An Android application that brings local LLM chat to your phone, fully on-device, private, and fast.
It supports ONNX-based Qwen models and LiteRT-based Qwen 3 and Gemma 4 models, with streaming responses, persistent local chat history, markdown-rendered replies, downloadable on-device models, and in-app model switching.
Unlike older builds, the app now ships as a small base APK. Users choose and download one or more models after installation, then switch between them later from inside the app.
- Switched to a smaller base APK
- Models are no longer bundled inside the APK
- Added first-launch model selection with on-device model downloads
- Added support for downloading multiple models
- Added support for switching between downloaded models inside the app
- Retained thinking text in a collapsible section for supported models
- Added basic UI and usability improvements
local-document-intelligence
A privacy-first offline document intelligence system with persistent local RAG, hybrid retrieval, and source-grounded answers.
- 📱 Fully on-device LLM inference for private offline use
- 📦 Smaller base APK with on-demand model downloads
- 📥 First-launch model picker after install
- 🔁 Download multiple models and switch between them inside the app
- 🧠 Supports Qwen2.5, Qwen3, Qwen3 LiteRT, Gemma 4 E2B, and Gemma 4 E4B
- ⚡ Supports ONNX and LiteRT backends
- 🚀 Hardware-accelerated LiteRT inference on supported devices
- 🔤 Hugging Face-compatible tokenizer support for ONNX Qwen models
- 💬 Persistent multi-turn chat with local history and Previous Chats
- 📝 Markdown rendering for assistant replies, including table support
- 🤔 Thinking Mode for supported models
- 🗂️ Retained thinking text in a collapsible section
- 🎨 Built-in themes and adjustable chat font size
- 🛑 Stop-generation support
- 🔐 Offline after model download, with no telemetry
![]() Chat inference |
![]() Theme switching |
![]() Thinking mode |
Figure: App interface showing local LLM chat and streaming responses on Android.
The app now ships as a single smaller base APK.
➡️ Download APK
Models are not bundled inside the APK anymore. After installation, the app prompts the user to select a model and download it directly on device.
Users can download multiple models and switch between them later from inside the app, without reinstalling.
- Gemma 4 E4B LiteRT - Best for flagship mobiles
- Gemma 4 E2B LiteRT - Best for decent to mid-range mobiles
- Qwen3 0.6B LiteRT - Best for low-end mobiles
- Qwen3 0.6B Q4F16 ONNX - Good for low to mid-range mobiles
- Qwen2.5 0.5B ONNX - Best for mid to high-end mobiles, full precision
Note: internet is required only for downloading models.
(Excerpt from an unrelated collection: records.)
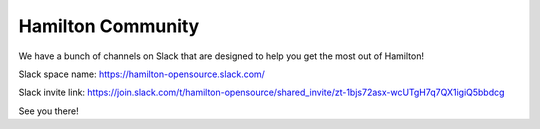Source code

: ==================
Hamilton Community
==================

We have a bunch of channels on Slack that are designed to help you get the most out of Hamilton!

Slack space name: `https://hamilton-opensource.slack.com/ <https://hamilton-opensource.slack.com/>`_

Slack invite link: `https://join.slack.com/t/hamilton-opensource/shared\_invite/zt-1bjs72asx-wcUTgH7q7QX1igiQ5bbdcg <https://join.slack.com/t/hamilton-opensource/shared\_invite/zt-1bjs72asx-wcUTgH7q7QX1igiQ5bbdcg>`_

See you there!
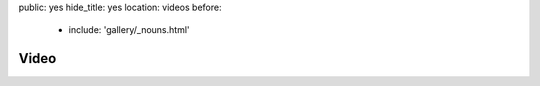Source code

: public: yes
hide_title: yes
location: videos
before:
  - include: 'gallery/_nouns.html'


Video
=====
Chat and inference remain fully on-device after the model is installed.
This app supports ONNX-based Qwen models and LiteRT-based Qwen 3 and Gemma 4 models.
- ONNX backend: supports Qwen2.5 and Qwen3
- LiteRT backend: supports Qwen3 and Gemma 4
- Qwen3 and Gemma 4 support Thinking Mode
- The toggle is shown only for models that support it
LiteRT is a strong fit for fast local Android chat because:
- It is designed for high-performance on-device LLM deployment
- It supports hardware acceleration, including GPU and NPU acceleration on supported devices
- It helps reduce startup and generation latency for local chat workloads
- It expands the range of practical Android model builds beyond a single backend path
- It fits well with a privacy-first app design focused on fully offline usage
Note: model capability and performance still depend on the specific model build and the hardware of the target Android device.
- Android Studio
- A physical Android device for deployment and testing
- 4 GB or more RAM for smaller models
- More RAM is recommended for larger models such as Gemma 4 E2B and Gemma 4 E4B
- A temporary internet connection for downloading models inside the app
- Real hardware is preferred; emulators are mainly useful for UI checks
-
Clone this repository.
-
Install the latest Android Studio.
-
Open the Android project folder in Android Studio:
pocket_llm_src/ -
Build and install the app on your Android device.
-
Launch the app.
-
On first launch, choose a model from the built-in model picker.
-
Download the selected model directly inside the app.
-
Start chatting locally on device
Gemma 4 is provided by Google under the Apache License 2.0. Google's Gemma documentation also states that Gemma models are provided with open weights and support responsible commercial use.
- Gemma 4 license: https://ai.google.dev/gemma/apache_2
- Gemma 4 overview: https://ai.google.dev/gemma/docs/core
Qwen model files follow the upstream Qwen license terms.
Please review the original model license before redistribution or commercial use.